Contabilize as linhas abaixo que contêm a palavra "Bill" e informe somente o número.

(Itens de uma fonte de dados)
....
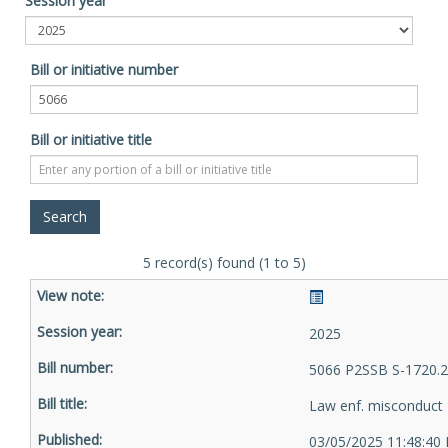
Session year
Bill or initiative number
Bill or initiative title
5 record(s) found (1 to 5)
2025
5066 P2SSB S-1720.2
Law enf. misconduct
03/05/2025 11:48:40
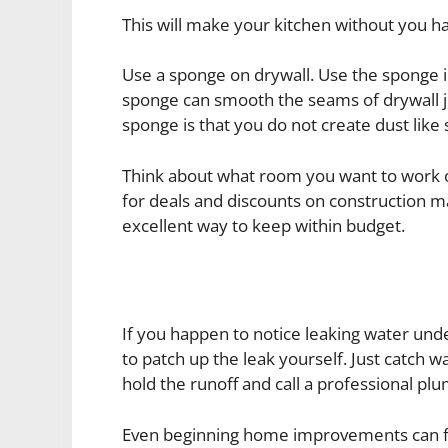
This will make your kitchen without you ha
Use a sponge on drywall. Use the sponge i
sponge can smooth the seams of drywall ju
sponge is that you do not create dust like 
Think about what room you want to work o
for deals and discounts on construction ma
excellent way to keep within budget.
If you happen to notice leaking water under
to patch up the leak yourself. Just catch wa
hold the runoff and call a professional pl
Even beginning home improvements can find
....
## Resposta ao problema
2